Healthcare leadership in action – 5 concepts to consider on your journey to becoming a better leader

Dina Baras CPSA, Latest News, Medical Matters Leave a Comment

In the October edition of Medical Matters, I introduced the concept of physician leadership and the importance of developing leadership skills. I noted physicians have an opportunity to significantly impact the health care system by becoming better leaders.

The hard part is knowing where to start.

There are many books and seminars to help you on this journey and I encourage everyone to learn from as many sources as possible. I also recommend you find a mentor to help you along the way.

I have been fortunate to learn about leadership from some exceptional people and over time, I’ve identified some common themes. I touched on some of these in my October column, but I wanted to share a little more with you.
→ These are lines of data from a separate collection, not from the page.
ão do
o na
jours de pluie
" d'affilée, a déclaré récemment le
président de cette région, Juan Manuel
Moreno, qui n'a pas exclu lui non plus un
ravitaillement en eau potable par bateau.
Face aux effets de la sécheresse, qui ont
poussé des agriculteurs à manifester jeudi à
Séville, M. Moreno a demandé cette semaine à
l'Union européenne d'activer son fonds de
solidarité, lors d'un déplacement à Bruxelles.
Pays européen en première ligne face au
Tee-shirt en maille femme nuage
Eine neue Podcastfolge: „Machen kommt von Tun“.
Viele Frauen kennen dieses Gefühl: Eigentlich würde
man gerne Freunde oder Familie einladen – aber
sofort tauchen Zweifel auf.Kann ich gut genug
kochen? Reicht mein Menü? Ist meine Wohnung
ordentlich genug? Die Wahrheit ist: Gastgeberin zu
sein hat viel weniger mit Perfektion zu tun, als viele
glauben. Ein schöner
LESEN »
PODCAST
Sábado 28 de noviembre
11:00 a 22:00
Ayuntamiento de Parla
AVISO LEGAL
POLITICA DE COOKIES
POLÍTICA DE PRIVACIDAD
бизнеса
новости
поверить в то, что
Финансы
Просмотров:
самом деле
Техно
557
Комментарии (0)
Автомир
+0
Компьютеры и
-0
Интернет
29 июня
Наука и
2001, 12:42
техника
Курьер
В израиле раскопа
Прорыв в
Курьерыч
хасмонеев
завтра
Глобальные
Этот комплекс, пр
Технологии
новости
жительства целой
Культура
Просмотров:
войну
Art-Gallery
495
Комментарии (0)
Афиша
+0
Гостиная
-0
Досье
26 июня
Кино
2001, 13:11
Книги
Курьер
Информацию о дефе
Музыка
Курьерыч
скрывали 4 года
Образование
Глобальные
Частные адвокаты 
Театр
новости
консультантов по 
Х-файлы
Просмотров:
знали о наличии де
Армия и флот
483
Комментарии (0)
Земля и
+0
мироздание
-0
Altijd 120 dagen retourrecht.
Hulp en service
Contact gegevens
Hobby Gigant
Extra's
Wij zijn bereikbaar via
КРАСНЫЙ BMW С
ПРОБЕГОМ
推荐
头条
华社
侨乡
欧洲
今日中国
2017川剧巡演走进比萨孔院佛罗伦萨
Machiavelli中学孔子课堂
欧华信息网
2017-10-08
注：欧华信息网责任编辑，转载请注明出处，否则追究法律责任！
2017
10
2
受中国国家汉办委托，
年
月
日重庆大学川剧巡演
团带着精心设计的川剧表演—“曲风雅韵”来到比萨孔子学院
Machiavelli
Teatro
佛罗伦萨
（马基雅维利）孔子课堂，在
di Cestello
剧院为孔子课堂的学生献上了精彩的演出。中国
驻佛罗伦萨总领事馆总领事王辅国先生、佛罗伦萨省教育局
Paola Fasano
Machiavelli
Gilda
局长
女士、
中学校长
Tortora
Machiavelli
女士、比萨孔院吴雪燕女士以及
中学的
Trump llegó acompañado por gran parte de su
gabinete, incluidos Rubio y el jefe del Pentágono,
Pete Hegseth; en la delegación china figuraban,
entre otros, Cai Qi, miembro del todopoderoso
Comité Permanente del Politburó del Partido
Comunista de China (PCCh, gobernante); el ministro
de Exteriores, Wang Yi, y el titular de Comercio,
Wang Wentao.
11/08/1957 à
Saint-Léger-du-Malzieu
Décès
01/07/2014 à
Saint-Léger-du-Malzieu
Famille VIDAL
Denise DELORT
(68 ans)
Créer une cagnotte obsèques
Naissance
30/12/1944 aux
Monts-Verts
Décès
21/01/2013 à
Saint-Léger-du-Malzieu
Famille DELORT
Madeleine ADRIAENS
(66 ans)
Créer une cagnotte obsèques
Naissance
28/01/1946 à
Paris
  1. People are the key to success. If you look after your team, they will look after the rest.
    Fundamentally, people perform better when they feel supported and appreciated for the work they do. It’s a leader’s role to support the team and part of that is recognizing and supporting the great work they do.  Taking a little time to understand everyone’s role and providing the support they need will go a long way toward meeting the team’s goals
  2. Leadership is about improving the performance of the team you lead and the team you’re a part of.
    In a previous Messenger, I talked about the positive and negative impact people can have on team performance, but I did not fully explore the concept of the greater team. Just like no physician is completely isolated from the healthcare system, every team belongs to a larger group with a similar mission. Good leaders focus on the performance of the team they are a part of, and on the needs of the greater team they contribute to. Some would refer to this as good followership and it’s essential for overall success.
  3. Everyone on the team is essential to success.
    I can’t overstate this enough. There are no small or insignificant tasks. For example, in health care, every opportunity to connect and communicate with patients and staff is an opportunity to improve care, even if it is only about influencing perception. Those who greet patients and staff, those who look after the facilities, and those who manage the administration all have an impact on how people perceive the care they’re receiving and all need to be recognized as contributing members of the team.
  4. Understanding yourself, being yourself and trying to improve yourself are all essential to success as a leader.
    The people we lead are incredibly smart and can easily detect if someone is not being genuine, so always be yourself. It takes a strong person to identify their weaknesses and work to improve them, but the effort is always worth it in the end.
  5. Leadership is not about the position you hold, but the trust you earn.
    I’m sure all of you recognize trust is not something you get from a title or a position. Building trust is a slow process, and it can be eroded in an instant. However, if you have the trust of those around you, they are far more willing to give you the benefit of the doubt during challenging times.

I believe these leadership principles can be applied at work and in many other aspects of life. It is not an exhaustive list, but it’s a starting point. I would love to hear your thoughts on leadership and any recommendation you may have for other leaders in health care.

I wish everyone the very best over this holiday season.